Brian Leerhubert understood that the modern Prince of Darkness is more
salesman than necromancer, and he underplayed the "diablerie" in favor of
cynical philosophy. His sober black frock- coat, long braided wig, and
deft manipulation of the gullible tenor made a Nick Shadow closer to
Mozart's Don Alfonso than to Gounod's Mephistopheles. Leerhubert has a
rich, resonant sound, and sings intelligently, never losing the thread of
such lines as "The giddy multitude are driven by the unpredictable Must of
their pleasures and the sober few are bound by the inflexible Ought of
their duty."
The female leads, both making their debuts with the San Jose company, were
also very fine. The sweet-faced Christina Major is almost perfectly cast
as Anne, almost, because the girlishness she affected at the outset of
most scenes tended to veil her real voice. Whenever she dropped this
affectation, her rich, womanly soprano shone out. She achieved the right
Fiordiligian feel in her Act I scene and aria, "No word from Tom." For the
Asylum scene she abandoned girlishness altogether to sing a luminous
lullaby to Tom. Roberta Brickman, a petite and convincingly bearded Baba
the Turk, also settled into her role. Her patter song seemed underpowered,
but she dominated the Auction scene with a mix of broad comedy and
grandeur. Like Leerhubert, she sang with a fine sense for words and drama:
her solemn warning to Anne, "Then find him, and his man beware," stood out
clearly amid the manic rush of the Auction.
The simple set strikes a nice balance between abstraction and literal
details, consisting of one skewed, not-quite-rectangular platform with
various flies and flats to distinguish the several settings. The absence
of right angles playfully conveys the funhouse atmosphere of Tom's London
life. I would like to have seen Baba break a few "bibelots" during her
tantrum, and the auction scene was underfurnished, without any "curious
phenomena" to display, Sellem's virtuosic patter became unnecessarily
cryptic.
Props were used to better effect in the Graveyard Scene, with the
four weapons offered for Tom's suicide displayed beside his open grave,
each on its own marble pedestal; Shadow's oversized cards were visible from
the back of the house, and the spade clattered to the ground right on cue.
The climax of this scene, complete with lurid red lighting and smoke rising
from the grave, did teeter on the brink of heavy-metal kitsch.

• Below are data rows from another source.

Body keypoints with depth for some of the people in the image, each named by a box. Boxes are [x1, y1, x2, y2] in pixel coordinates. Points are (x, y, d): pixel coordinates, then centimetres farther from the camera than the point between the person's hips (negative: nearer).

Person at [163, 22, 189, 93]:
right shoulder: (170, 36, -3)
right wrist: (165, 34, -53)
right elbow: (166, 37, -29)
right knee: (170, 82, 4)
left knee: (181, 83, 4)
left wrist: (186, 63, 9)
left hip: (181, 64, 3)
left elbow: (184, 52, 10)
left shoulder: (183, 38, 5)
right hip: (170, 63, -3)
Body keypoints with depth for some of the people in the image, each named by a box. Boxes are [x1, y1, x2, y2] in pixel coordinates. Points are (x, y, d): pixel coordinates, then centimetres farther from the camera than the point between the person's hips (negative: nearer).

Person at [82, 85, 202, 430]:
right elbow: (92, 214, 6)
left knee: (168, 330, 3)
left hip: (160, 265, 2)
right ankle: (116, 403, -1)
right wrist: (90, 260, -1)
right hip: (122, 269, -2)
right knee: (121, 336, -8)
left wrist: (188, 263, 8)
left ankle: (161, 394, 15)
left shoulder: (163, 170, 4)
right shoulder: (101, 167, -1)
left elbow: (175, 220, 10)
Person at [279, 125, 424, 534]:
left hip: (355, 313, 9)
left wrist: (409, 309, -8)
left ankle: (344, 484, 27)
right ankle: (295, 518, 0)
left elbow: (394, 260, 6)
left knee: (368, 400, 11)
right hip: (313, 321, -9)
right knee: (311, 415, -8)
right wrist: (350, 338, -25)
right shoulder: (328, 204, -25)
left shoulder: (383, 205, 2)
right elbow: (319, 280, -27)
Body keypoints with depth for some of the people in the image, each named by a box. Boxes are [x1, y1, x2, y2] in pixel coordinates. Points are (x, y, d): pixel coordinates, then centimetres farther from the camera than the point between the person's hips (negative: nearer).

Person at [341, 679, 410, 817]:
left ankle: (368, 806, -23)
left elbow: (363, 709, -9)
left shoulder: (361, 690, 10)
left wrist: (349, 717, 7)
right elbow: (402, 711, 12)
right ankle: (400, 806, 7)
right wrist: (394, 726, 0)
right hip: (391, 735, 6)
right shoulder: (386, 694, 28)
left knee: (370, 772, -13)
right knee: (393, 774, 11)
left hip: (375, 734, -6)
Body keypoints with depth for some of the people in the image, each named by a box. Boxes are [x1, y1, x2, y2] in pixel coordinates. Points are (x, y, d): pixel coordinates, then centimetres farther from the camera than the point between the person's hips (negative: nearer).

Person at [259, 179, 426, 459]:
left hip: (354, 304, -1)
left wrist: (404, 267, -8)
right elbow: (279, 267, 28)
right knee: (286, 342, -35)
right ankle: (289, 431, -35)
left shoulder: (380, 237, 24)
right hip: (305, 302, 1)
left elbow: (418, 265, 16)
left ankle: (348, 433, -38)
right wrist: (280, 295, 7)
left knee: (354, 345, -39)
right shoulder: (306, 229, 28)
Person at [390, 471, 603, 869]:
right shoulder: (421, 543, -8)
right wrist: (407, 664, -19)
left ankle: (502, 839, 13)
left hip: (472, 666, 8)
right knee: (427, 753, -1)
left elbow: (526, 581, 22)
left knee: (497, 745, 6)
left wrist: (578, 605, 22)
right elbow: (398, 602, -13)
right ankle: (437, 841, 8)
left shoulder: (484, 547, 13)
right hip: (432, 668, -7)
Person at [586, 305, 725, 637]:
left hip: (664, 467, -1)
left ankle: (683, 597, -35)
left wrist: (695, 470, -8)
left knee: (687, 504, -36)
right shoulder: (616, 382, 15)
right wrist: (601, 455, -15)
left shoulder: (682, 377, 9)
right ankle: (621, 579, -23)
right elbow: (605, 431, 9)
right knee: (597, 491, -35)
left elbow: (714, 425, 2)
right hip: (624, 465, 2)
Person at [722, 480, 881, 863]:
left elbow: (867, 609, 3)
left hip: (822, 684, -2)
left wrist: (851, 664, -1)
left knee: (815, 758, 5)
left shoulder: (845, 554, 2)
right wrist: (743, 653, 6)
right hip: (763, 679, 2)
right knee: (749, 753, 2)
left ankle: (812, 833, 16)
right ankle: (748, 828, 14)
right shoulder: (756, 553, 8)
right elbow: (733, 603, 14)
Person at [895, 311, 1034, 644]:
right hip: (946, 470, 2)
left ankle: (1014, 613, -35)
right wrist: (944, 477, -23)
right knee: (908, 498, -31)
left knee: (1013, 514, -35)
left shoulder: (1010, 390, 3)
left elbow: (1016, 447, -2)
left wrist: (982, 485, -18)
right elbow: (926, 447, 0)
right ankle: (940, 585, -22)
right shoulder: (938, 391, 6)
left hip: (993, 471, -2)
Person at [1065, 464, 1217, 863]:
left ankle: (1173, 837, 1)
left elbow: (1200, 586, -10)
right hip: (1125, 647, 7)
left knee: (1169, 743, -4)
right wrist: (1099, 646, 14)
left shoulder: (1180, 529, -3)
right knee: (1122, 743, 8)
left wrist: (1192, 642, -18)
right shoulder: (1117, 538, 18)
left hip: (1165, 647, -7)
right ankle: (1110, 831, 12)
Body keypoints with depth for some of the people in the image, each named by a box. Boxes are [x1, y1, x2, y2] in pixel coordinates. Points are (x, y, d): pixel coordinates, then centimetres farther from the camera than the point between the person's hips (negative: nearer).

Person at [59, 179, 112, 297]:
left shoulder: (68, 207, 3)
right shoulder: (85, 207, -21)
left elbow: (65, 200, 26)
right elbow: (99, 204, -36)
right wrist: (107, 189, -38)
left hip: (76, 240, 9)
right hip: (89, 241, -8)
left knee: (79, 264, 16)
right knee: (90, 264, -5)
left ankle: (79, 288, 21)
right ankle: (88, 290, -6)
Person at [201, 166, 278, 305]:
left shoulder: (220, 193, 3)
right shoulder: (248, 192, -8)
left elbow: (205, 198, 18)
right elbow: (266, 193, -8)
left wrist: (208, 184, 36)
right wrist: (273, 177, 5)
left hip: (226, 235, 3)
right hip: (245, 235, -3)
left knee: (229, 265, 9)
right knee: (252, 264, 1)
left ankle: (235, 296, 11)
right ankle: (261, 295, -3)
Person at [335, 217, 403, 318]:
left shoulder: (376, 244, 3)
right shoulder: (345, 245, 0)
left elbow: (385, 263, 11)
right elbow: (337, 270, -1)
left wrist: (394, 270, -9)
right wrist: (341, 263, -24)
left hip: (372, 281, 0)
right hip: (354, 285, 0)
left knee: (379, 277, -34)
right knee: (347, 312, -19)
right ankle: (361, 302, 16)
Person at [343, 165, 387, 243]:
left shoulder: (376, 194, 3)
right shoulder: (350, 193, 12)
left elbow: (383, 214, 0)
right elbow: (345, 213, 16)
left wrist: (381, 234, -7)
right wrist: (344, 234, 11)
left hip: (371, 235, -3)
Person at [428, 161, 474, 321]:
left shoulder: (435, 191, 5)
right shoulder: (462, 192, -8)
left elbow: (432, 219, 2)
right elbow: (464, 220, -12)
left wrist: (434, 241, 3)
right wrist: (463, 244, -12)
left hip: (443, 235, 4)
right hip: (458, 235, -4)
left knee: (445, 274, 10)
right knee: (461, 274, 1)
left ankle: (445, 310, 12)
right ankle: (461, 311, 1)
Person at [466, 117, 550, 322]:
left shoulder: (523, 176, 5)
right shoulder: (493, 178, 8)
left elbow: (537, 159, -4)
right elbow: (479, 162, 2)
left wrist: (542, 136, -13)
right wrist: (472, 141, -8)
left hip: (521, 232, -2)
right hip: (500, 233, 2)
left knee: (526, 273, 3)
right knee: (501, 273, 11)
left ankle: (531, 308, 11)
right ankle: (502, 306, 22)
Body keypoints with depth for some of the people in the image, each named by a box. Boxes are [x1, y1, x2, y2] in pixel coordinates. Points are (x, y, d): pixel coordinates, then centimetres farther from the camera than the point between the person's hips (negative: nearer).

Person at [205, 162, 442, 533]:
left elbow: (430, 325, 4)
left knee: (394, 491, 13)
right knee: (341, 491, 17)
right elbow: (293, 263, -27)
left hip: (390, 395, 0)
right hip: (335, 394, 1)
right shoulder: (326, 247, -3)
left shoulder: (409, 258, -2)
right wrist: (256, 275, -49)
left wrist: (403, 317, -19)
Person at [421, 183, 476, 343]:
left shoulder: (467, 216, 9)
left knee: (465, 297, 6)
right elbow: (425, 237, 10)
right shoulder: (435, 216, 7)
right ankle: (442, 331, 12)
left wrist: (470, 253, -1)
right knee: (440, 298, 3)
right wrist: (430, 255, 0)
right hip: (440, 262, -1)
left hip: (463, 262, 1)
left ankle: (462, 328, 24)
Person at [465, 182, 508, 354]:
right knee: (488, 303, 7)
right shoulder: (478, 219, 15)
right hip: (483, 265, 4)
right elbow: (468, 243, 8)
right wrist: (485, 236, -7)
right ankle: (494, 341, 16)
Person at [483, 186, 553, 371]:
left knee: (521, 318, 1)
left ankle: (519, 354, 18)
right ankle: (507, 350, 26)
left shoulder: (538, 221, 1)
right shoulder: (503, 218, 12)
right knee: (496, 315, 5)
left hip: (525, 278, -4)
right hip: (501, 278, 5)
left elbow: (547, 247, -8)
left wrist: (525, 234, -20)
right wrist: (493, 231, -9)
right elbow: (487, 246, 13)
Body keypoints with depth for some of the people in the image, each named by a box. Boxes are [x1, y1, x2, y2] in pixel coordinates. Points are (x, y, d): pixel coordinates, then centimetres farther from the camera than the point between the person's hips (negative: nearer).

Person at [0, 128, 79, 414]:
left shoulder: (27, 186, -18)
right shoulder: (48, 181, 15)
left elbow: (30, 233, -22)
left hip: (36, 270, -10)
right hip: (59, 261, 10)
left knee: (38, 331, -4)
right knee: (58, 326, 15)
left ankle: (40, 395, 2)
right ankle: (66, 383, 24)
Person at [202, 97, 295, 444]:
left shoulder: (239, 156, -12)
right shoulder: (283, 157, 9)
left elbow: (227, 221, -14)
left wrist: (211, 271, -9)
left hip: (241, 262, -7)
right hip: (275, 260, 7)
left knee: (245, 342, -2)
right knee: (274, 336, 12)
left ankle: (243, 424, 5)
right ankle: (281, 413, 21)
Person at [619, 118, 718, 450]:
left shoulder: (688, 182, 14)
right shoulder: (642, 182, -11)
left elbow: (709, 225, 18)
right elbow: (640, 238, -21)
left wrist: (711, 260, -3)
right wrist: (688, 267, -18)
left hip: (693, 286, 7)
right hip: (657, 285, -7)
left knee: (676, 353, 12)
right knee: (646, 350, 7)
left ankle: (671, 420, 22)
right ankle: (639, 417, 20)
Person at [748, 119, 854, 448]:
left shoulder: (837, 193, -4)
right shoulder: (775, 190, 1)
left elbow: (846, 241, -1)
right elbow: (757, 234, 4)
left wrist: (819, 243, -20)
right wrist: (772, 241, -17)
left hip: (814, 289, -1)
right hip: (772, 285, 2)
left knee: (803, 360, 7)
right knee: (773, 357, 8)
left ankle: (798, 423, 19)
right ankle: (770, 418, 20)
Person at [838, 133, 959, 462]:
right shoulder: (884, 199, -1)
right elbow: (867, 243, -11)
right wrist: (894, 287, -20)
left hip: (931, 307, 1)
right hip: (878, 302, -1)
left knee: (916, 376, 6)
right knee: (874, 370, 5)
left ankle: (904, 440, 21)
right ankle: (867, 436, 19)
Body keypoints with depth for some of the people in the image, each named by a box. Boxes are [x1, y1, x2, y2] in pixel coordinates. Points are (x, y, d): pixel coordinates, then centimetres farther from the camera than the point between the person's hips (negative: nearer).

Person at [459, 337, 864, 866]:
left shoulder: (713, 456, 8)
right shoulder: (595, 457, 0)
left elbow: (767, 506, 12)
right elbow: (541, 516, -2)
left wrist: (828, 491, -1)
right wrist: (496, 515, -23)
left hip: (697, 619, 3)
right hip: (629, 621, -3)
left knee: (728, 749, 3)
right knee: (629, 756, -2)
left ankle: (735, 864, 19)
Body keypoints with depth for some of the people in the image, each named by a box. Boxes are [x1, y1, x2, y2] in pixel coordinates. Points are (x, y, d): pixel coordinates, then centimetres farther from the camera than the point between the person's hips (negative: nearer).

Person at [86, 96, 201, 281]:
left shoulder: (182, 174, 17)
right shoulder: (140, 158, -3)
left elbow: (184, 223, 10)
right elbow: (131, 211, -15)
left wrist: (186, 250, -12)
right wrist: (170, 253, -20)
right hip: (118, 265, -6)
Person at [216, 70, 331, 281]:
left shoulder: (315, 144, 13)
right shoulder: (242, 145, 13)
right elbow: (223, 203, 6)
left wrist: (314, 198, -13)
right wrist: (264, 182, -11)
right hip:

But I
forgave this excess when the lights dawned on the newly mad Tom singing his
gentle, broken ditty "With roses crowned."
Patrice Houston and Adam Flowers shone in their cameo roles as Mother Goose
the brothel- keeper and Sellem the auctioneer. The eleven-person chorus
not only gave a fine account of their tricky music, but also seemed to have a
wonderful time dressing up as wenches, "roaring boys," eager shoppers, and
lost souls in the galleries of poor Tom's private hell.
(Heather Hadlock is Assistant Professor of Music History at Stanford University.)